**Material shown**
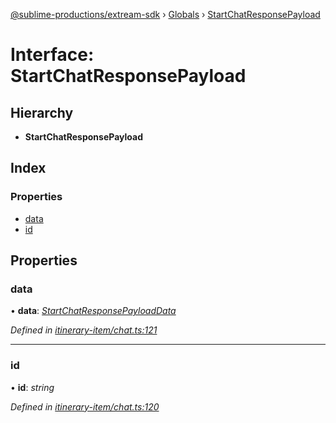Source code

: [@sublime-productions/extream-sdk](../README.md) › [Globals](../globals.md) › [StartChatResponsePayload](startchatresponsepayload.md)

# Interface: StartChatResponsePayload

## Hierarchy

* **StartChatResponsePayload**

## Index

### Properties

* [data](startchatresponsepayload.md#data)
* [id](startchatresponsepayload.md#id)

## Properties

###  data

• **data**: *[StartChatResponsePayloadData](startchatresponsepayloaddata.md)*

*Defined in [itinerary-item/chat.ts:121](https://github.com/Extream-SaaS/ex-sdk/blob/bef9da7/src/itinerary-item/chat.ts#L121)*

___

###  id

• **id**: *string*

*Defined in [itinerary-item/chat.ts:120](https://github.com/Extream-SaaS/ex-sdk/blob/bef9da7/src/itinerary-item/chat.ts#L120)*
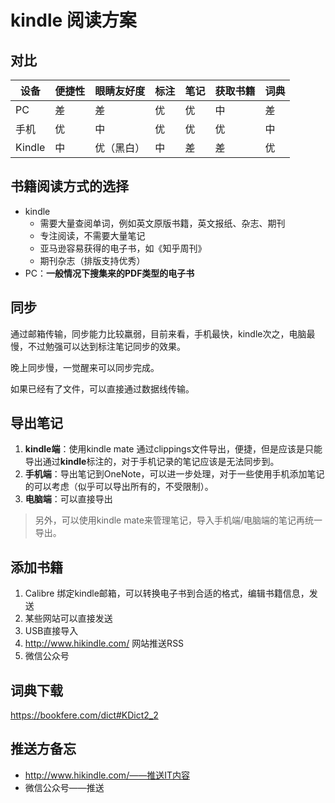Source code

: # kindle 阅读方案

## 对比

|设备|便捷性|眼睛友好度|标注|笔记|获取书籍|词典|
|---|---|---|---|---|---|---|
|PC|差|差|优|优|中|差|
|手机|优|中|优|优|优|中|
|Kindle|中|优（黑白）|中|差|差|优|

## 书籍阅读方式的选择

- kindle
    - 需要大量查阅单词，例如英文原版书籍，英文报纸、杂志、期刊
    - 专注阅读，不需要大量笔记
    - 亚马逊容易获得的电子书，如《知乎周刊》
    - 期刊杂志（排版支持优秀）
- PC：**一般情况下搜集来的PDF类型的电子书**

## 同步

通过邮箱传输，同步能力比较羸弱，目前来看，手机最快，kindle次之，电脑最慢，不过勉强可以达到标注笔记同步的效果。

晚上同步慢，一觉醒来可以同步完成。

如果已经有了文件，可以直接通过数据线传输。

## 导出笔记

1. **kindle端**：使用kindle mate 通过clippings文件导出，便捷，但是应该是只能导出通过**kindle**标注的，对于手机记录的笔记应该是无法同步到。
2. **手机端**：导出笔记到OneNote，可以进一步处理，对于一些使用手机添加笔记的可以考虑（似乎可以导出所有的，不受限制）。
3. **电脑端**：可以直接导出

> 另外，可以使用kindle mate来管理笔记，导入手机端/电脑端的笔记再统一导出。

## 添加书籍

1. Calibre 绑定kindle邮箱，可以转换电子书到合适的格式，编辑书籍信息，发送
2. 某些网站可以直接发送
3. USB直接导入
4. <http://www.hikindle.com/> 网站推送RSS
5. 微信公众号

## 词典下载

<https://bookfere.com/dict#KDict2_2>

## 推送方备忘

- <http://www.hikindle.com/——推送IT内容>
- 微信公众号——推送
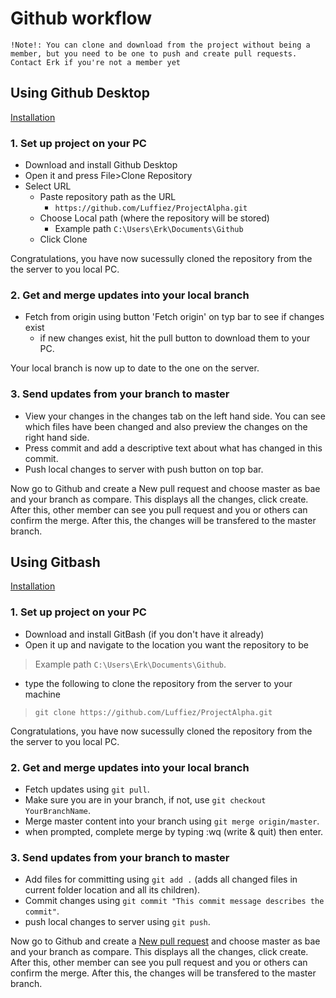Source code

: # Github workflow
`!Note!: You can clone and download from the project without being a member, but you need to be one to push and create pull requests. Contact Erk if you're not a member yet`

## Using Github Desktop
[Installation](https://desktop.github.com/)

### 1. Set up project on your PC
- Download and install Github Desktop
- Open it and press File>Clone Repository
- Select URL
    - Paste repository path as the URL
        - `https://github.com/Luffiez/ProjectAlpha.git`
    - Choose Local path (where the repository will be stored) 
        - Example path `C:\Users\Erk\Documents\Github`
    - Click Clone

Congratulations, you have now sucessully cloned the repository from the the server to you local PC.
    
### 2. Get and merge updates into your local branch
- Fetch from origin using button 'Fetch origin' on typ bar to see if changes exist
    - if new changes exist, hit the pull button to download them to your PC.

Your local branch is now up to date to the one on the server.

### 3. Send updates from your branch to master
- View your changes in the changes tab on the left hand side. You can see which files have been changed and also preview the changes on the right hand side.
- Press commit and add a descriptive text about what has changed in this commit.
- Push local changes to server with push button on top bar.

Now go to Github and create a New pull request and choose master as bae and your branch as compare. This displays all the changes, click create. After this, other member can see you pull request and you or others can confirm the merge. After this, the changes will be transfered to the master branch.

## Using Gitbash
[Installation](https://gitforwindows.org/)
### 1. Set up project on your PC
- Download and install GitBash (if you don't have it already)
- Open it up and navigate to the location you want the repository to be
> Example path `C:\Users\Erk\Documents\Github`.
- type the following to clone the repository from the server to your machine
> `git clone https://github.com/Luffiez/ProjectAlpha.git`

Congratulations, you have now sucessully cloned the repository from the the server to you local PC.

### 2. Get and merge updates into your local branch
- Fetch updates using `git pull`.
- Make sure you are in your branch, if not, use `git checkout YourBranchName`.
- Merge master content into your branch using `git merge origin/master`.
- when prompted, complete merge by typing :wq (write & quit) then enter.

### 3. Send updates from your branch to master
- Add files for committing using `git add .` (adds all changed files in current folder location and all its children).
- Commit changes using `git commit "This commit message describes the commit"`.
- push local changes to server using `git push`.

Now go to Github and create a [New pull request](https://github.com/Luffiez/ProjectAlpha/pulls) and choose master as bae and your branch as compare. This displays all the changes, click create. After this, other member can see you pull request and you or others can confirm the merge. After this, the changes will be transfered to the master branch.
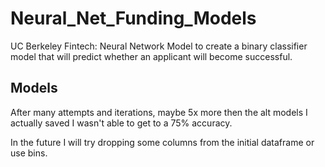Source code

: # Neural_Net_Funding_Models
UC Berkeley Fintech: Neural Network Model to create a binary classifier model that will predict whether an applicant will become successful.


## Models

After many attempts and iterations, maybe 5x more then the alt models I actually saved I wasn't able to get to a 75% accuracy.

In the future I will try dropping some columns from the initial dataframe or use bins. 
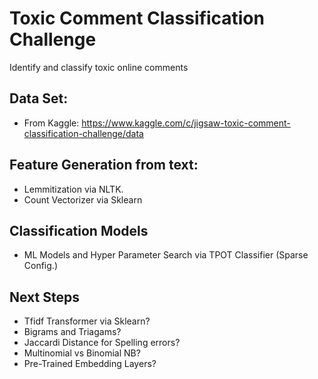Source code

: # Toxic Comment Classification Challenge

Identify and classify toxic online comments

## Data Set:
- From Kaggle: https://www.kaggle.com/c/jigsaw-toxic-comment-classification-challenge/data


## Feature Generation from text:
-  Lemmitization via NLTK.
-  Count Vectorizer via Sklearn

## Classification Models
-  ML Models and Hyper Parameter Search via TPOT Classifier (Sparse Config.)

## Next Steps
-  Tfidf Transformer via Sklearn?
-  Bigrams and Triagams?
-  Jaccardi Distance for Spelling errors?
-  Multinomial vs Binomial NB?
-  Pre-Trained Embedding Layers?
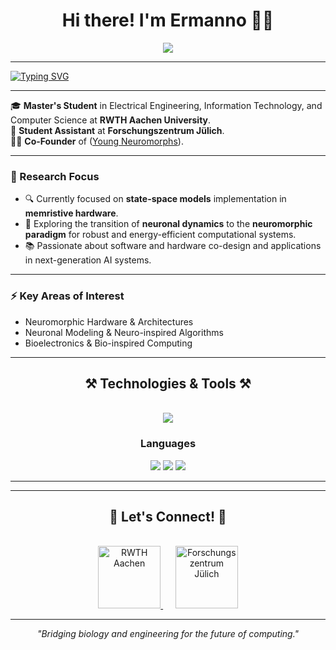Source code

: <h1 align="center">Hi there! I'm Ermanno 👋🏼</h1>

<div align="center">
  <a href="[Linkedin](https://www.linkedin.com/in/ermanno-fiorillo-799296171)" target="_blank">
    <img src="https://img.shields.io/badge/LinkedIn-0077B5?style=for-the-badge&logo=linkedin&logoColor=white" />
  </a>
</div>

<hr/>


[![Typing SVG](https://readme-typing-svg.demolab.com/?font=Fira+Code&size=22&duration=2000&pause=1000&color=0D47A1&center=true&vCenter=true&width=600&lines=Electrical+Engineering+%7C+Computer+Science;Neuromorphic+Computing+%7C+In-Memory+Computing;Curiosity+Driven)](https://git.io/typing-svg)

<hr/>

🎓 **Master's Student** in Electrical Engineering, Information Technology, and Computer Science at **RWTH Aachen University**.  
🧠 **Student Assistant** at **Forschungszentrum Jülich**.  
👨‍💻 **Co-Founder** of ([Young Neuromorphs](https://linktr.ee/youngneuromorphs)).  

---

### **🔬 Research Focus**
- 🔍 Currently focused on **state-space models** implementation in **memristive hardware**.  
- 🚀 Exploring the transition of **neuronal dynamics** to the **neuromorphic paradigm** for robust and energy-efficient computational systems.  
- 📚 Passionate about software and hardware co-design and applications in next-generation AI systems.

---

### **⚡ Key Areas of Interest**
- Neuromorphic Hardware & Architectures  
- Neuronal Modeling & Neuro-inspired Algorithms  
- Bioelectronics & Bio-inspired Computing  

---

<h2 align="center">⚒️ Technologies & Tools ⚒️</h2>
<br/>
<div align="center">
    <img src="https://skillicons.dev/icons?i=python,cpp,matlab,systemverilog,pytorch,git,latex" />
</div>

<div align="center">
<h3>Languages</h3>
<img src="https://img.shields.io/badge/English-C1-f39f37?style=flat-square&logoColor=white"/>
<img src="https://img.shields.io/badge/German-A2-6a994e?style=flat-square&logoColor=white"/>
<img src="https://img.shields.io/badge/Italian-Native-2a9d8f?style=flat-square&logoColor=white"/>
</div>

<hr/>

---

<h2 align="center">🤝 Let's Connect! 🤝</h2>
<br/>
<div align="center">
  <a href="mailto:ermanno.fiorillo@rwth-aachen.de">
    <img src="https://upload.wikimedia.org/wikipedia/commons/thumb/5/5a/RWTH_Logo.svg/2560px-RWTH_Logo.svg.png" alt="RWTH Aachen" height="100">
  </a>
  &nbsp;&nbsp;&nbsp;&nbsp;
  <a href="https://www.fz-juelich.de/profile/fiorillo_e">
    <img src="https://media.glassdoor.com/sqls/637518/forschungszentrum-j%C3%BClich-squarelogo-1516029180258.png" alt="Forschungszentrum Jülich" height="100">
  </a>
</div>

---

<div align="center">
  <i>"Bridging biology and engineering for the future of computing."</i>
</div>

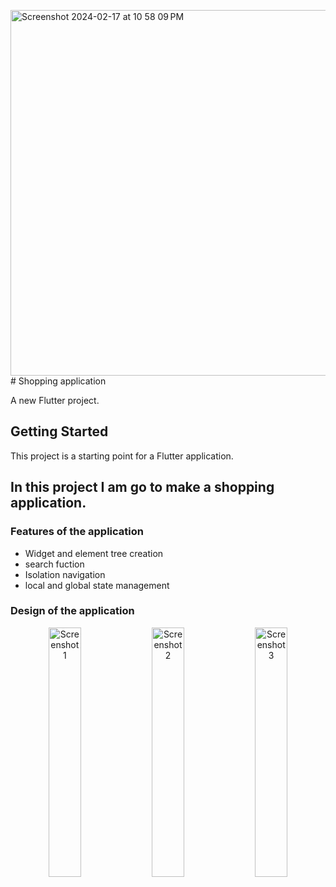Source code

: <img width="585" alt="Screenshot 2024-02-17 at 10 58 09 PM" src="https://github.com/Naveenalla3000/shop-app/assets/111577927/d9b23cb6-fd3b-4d0a-b6ba-56133b090c37"># Shopping application

A new Flutter project.

## Getting Started

This project is a starting point for a Flutter application.

## In this project I am go to make a shopping application.
### Features of the application
- Widget and element tree creation
- search fuction
- Isolation navigation
- local and global state management

### Design of the application
<p align="center">
  <img alt="Screenshot 1" src="https://github.com/Naveenalla3000/shop-app/assets/111577927/a4b0465e-19a1-4a0e-a0dc-c2857151b8b2" width="32%">
  <img alt="Screenshot 2" src="https://github.com/Naveenalla3000/shop-app/assets/111577927/aaf83b72-c752-4026-a44a-4d3b10ee9aea" width="32%">
  <img alt="Screenshot 3" src="https://github.com/Naveenalla3000/shop-app/assets/111577927/012d925f-e49e-41b5-8401-316320f4306c" width="32%">
</p>
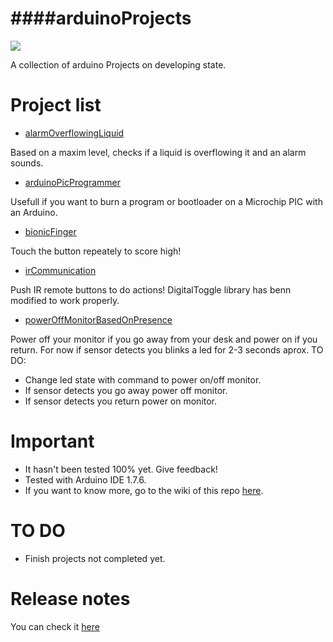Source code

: ####arduinoProjects
=============================================

![](https://store.arduino.cc/includes/images/stickers_logo_text.png)

A collection of arduino Projects on developing state.

Project list
=============================================

* [alarmOverflowingLiquid](https://github.com/adgellida/arduinoProjects/tree/master/alarmOverflowingLiquid)

Based on a maxim level, checks if a liquid is overflowing it and an alarm sounds.

* [arduinoPicProgrammer](https://github.com/adgellida/arduinoProjects/tree/master/arduinoPicProgrammer)

Usefull if you want to burn a program or bootloader on a Microchip PIC with an Arduino.

* [bionicFinger](https://github.com/adgellida/arduinoProjects/tree/master/bionicFinger)

Touch the button repeately to score high!

* [irCommunication](https://github.com/adgellida/arduinoProjects/tree/master/irCommunication)

Push IR remote buttons to do actions!
DigitalToggle library has benn modified to work properly.

* [powerOffMonitorBasedOnPresence](https://github.com/adgellida/arduinoProjects/tree/master/powerOffMonitorBasedOnPresence)

Power off your monitor if you go away from your desk and power on if you return.
For now if sensor detects you blinks a led for 2-3 seconds aprox.
TO DO:
* Change led state with command to power on/off monitor.
* If sensor detects you go away power off monitor.
* If sensor detects you return power on monitor.

Important
=============================================
* It hasn't been tested 100% yet. Give feedback!
* Tested with Arduino IDE 1.7.6.
* If you want to know more, go to the wiki of this repo [here](https://github.com/adgellida/arduinoProjects/wiki).

TO DO
=============================================
* Finish projects not completed yet.

Release notes
=============================================
You can check it [here](https://github.com/adgellida/arduinoProjects/releases)

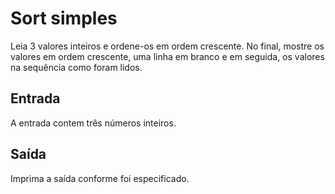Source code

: # Sort simples

Leia 3 valores inteiros e ordene-os em ordem crescente. No final, mostre os valores em ordem crescente, uma linha em branco e em seguida, os valores na sequência como foram lidos.

## Entrada

A entrada contem três números inteiros.

## Saída

Imprima a saída conforme foi especificado.
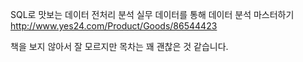SQL로 맛보는 데이터 전처리 분석 실무 데이터를 통해 데이터 분석 마스터하기 
http://www.yes24.com/Product/Goods/86544423

책을 보지 않아서 잘 모르지만 목차는 꽤 괜찮은 것 같습니다.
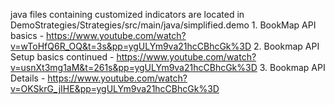 java files containing customized indicators are located in DemoStrategies/Strategies/src/main/java/simplified.demo
1. 
BookMap API basics - https://www.youtube.com/watch?v=wToHfQ6R_OQ&t=3s&pp=ygULYm9va21hcCBhcGk%3D
2. 
Bookmap API Setup basics continued - https://www.youtube.com/watch?v=usnXt3mg1aM&t=261s&pp=ygULYm9va21hcCBhcGk%3D
3.
Bookmap API Details - https://www.youtube.com/watch?v=OKSkrG_jIHE&pp=ygULYm9va21hcCBhcGk%3D
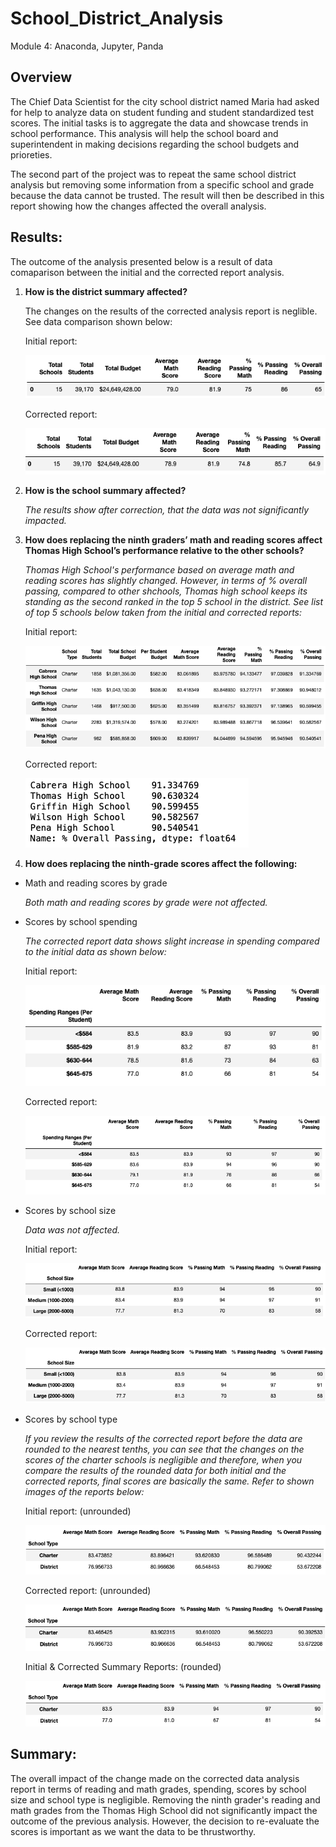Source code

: # School_District_Analysis
Module 4: Anaconda, Jupyter, Panda

## Overview 

The Chief Data Scientist for the city school district named Maria had asked for help to analyze data on student funding and student standardized test scores. The initial tasks is to aggregate the data and showcase trends in school performance. This analysis will help the school board and superintendent in making decisions regarding the school budgets and prioreties.  

The second part of the project was to repeat the same school district analysis but removing some information from a specific school and grade because the data cannot be trusted. The result will then be described in this report showing how the changes affected the overall analysis.

## Results: 

The outcome of the analysis presented below is a result of data comaparison between the initial and the corrected report analysis.

1. **How is the district summary affected?**

	The changes on the results of the corrected analysis  	report	is neglible. See data comparison shown below:
	
	Initial report:
	
	![](./Pictures/initial_district_summary.png)
	
	
	Corrected report:
	
	![](./Pictures/corrected_district_summary.png)
	

2. **How is the school summary affected?**

	*The results show after correction, that the data 	was	not significantly impacted.*  

3. **How does replacing the ninth graders’ math and 	reading scores affect Thomas High School’s 	performance relative to the other schools?**

	*Thomas High School's performance based on average 	math and reading scores has slightly changed. 	However, in terms of % 	overall passing, compared to 	other shchools, Thomas high school keeps its 	standing as the second ranked in the top 5 school in 	the district. See list of top 5 schools below taken 	from the initial and corrected reports:* 
	
	Initial report:
	
	![](./Pictures/Initial_top_5_report.png)

	
	Corrected report:
	
	![](./Pictures/Corrected_top_5_report.png)
	
	
4. **How does replacing the ninth-grade scores affect 	the following:**

- Math and reading scores by grade

	*Both math and reading scores by grade were not 	affected.*

- Scores by school spending

	*The corrected report data shows slight increase in 	spending compared to the initial data as shown 	below:*
	
	Initial report:
	
	![](./Pictures/Initial_spending_summary.png)	
	
	Corrected report:
	
	![](./Pictures/Corrected_spending_summary.png)
	
- Scores by school size

	*Data was not affected.*
	
	Initial report:
	
	![](./Pictures/Initial_scores_by_school_type.png)

	
	Corrected report:
	
	![](./Pictures/Corrected_scores_school_type.png)
	
- Scores by school type

	*If you review the results of the corrected report 	before the data are rounded to the nearest tenths, 	you can see that the changes on the scores of the 	charter schools is negligible and therefore, when 	you compare the results of the rounded data for both 	initial and 	the corrected reports, final scores 	are basically the same. Refer to shown images of the 	reports below:*
	
	Initial report: (unrounded)
	
	![](./Pictures/Unrounded_initial_summary_report.png)

	Corrected report: (unrounded)
	
	![](./Pictures/Unrounded_corrected_summary_report.png)
	
	Initial & Corrected Summary Reports: (rounded)
	
	![](./Pictures/Summary_report.png)
	
	
## Summary: 

The overall impact of the change made on the corrected data analysis report in terms of reading and math grades, spending, scores by school size and school type is negligible. Removing the ninth grader's reading and math grades from the Thomas High School did not significantly impact the outcome of the previous analysis. However, the decision to re-evaluate the scores is important as we want the data to be thrustworthy.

**Job item**
Show each line of the material where the word "href" occurs.

**Your solution**
  <a href="[Linkedin](https://www.linkedin.com/in/ermanno-fiorillo-799296171)" target="_blank">
  <a href="mailto:ermanno.fiorillo@rwth-aachen.de">
  <a href="https://www.fz-juelich.de/profile/fiorillo_e">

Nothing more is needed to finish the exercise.